TASK DIRECTIONS
Output every line of the listing below verbatim, keeping the original line order.

PROVIDED DATA
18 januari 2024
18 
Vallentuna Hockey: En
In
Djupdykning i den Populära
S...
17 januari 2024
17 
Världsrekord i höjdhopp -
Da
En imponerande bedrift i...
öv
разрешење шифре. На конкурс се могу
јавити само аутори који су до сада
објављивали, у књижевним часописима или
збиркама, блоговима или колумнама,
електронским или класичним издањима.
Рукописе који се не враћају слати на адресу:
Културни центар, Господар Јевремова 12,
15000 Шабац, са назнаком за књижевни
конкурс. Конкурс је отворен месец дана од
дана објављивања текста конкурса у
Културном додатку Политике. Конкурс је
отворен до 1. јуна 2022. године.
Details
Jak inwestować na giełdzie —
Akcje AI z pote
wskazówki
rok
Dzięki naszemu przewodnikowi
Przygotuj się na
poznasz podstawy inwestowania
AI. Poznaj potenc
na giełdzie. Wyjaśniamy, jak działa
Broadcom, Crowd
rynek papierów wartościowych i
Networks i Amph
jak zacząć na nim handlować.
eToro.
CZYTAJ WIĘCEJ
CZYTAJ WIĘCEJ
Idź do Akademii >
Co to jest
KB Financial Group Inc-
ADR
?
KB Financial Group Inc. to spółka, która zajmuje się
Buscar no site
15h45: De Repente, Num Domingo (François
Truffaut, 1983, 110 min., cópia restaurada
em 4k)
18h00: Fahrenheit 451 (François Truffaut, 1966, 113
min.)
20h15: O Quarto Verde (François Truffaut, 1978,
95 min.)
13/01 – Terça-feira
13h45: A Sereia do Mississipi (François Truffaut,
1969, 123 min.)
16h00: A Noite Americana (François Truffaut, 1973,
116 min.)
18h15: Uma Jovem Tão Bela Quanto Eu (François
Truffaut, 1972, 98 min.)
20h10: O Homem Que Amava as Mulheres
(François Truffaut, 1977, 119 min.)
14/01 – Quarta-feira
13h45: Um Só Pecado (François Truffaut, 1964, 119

TASK RESULT
18 januari 2024
18 
Vallentuna Hockey: En
In
Djupdykning i den Populära
S...
17 januari 2024
17 
Världsrekord i höjdhopp -
Da
En imponerande bedrift i...
öv
разрешење шифре. На конкурс се могу
јавити само аутори који су до сада
објављивали, у књижевним часописима или
збиркама, блоговима или колумнама,
електронским или класичним издањима.
Рукописе који се не враћају слати на адресу:
Културни центар, Господар Јевремова 12,
15000 Шабац, са назнаком за књижевни
конкурс. Конкурс је отворен месец дана од
дана објављивања текста конкурса у
Културном додатку Политике. Конкурс је
отворен до 1. јуна 2022. године.
Details
Jak inwestować na giełdzie —
Akcje AI z pote
wskazówki
rok
Dzięki naszemu przewodnikowi
Przygotuj się na
poznasz podstawy inwestowania
AI. Poznaj potenc
na giełdzie. Wyjaśniamy, jak działa
Broadcom, Crowd
rynek papierów wartościowych i
Networks i Amph
jak zacząć na nim handlować.
eToro.
CZYTAJ WIĘCEJ
CZYTAJ WIĘCEJ
Idź do Akademii >
Co to jest
KB Financial Group Inc-
ADR
?
KB Financial Group Inc. to spółka, która zajmuje się
Buscar no site
15h45: De Repente, Num Domingo (François
Truffaut, 1983, 110 min., cópia restaurada
em 4k)
18h00: Fahrenheit 451 (François Truffaut, 1966, 113
min.)
20h15: O Quarto Verde (François Truffaut, 1978,
95 min.)
13/01 – Terça-feira
13h45: A Sereia do Mississipi (François Truffaut,
1969, 123 min.)
16h00: A Noite Americana (François Truffaut, 1973,
116 min.)
18h15: Uma Jovem Tão Bela Quanto Eu (François
Truffaut, 1972, 98 min.)
20h10: O Homem Que Amava as Mulheres
(François Truffaut, 1977, 119 min.)
14/01 – Quarta-feira
13h45: Um Só Pecado (François Truffaut, 1964, 119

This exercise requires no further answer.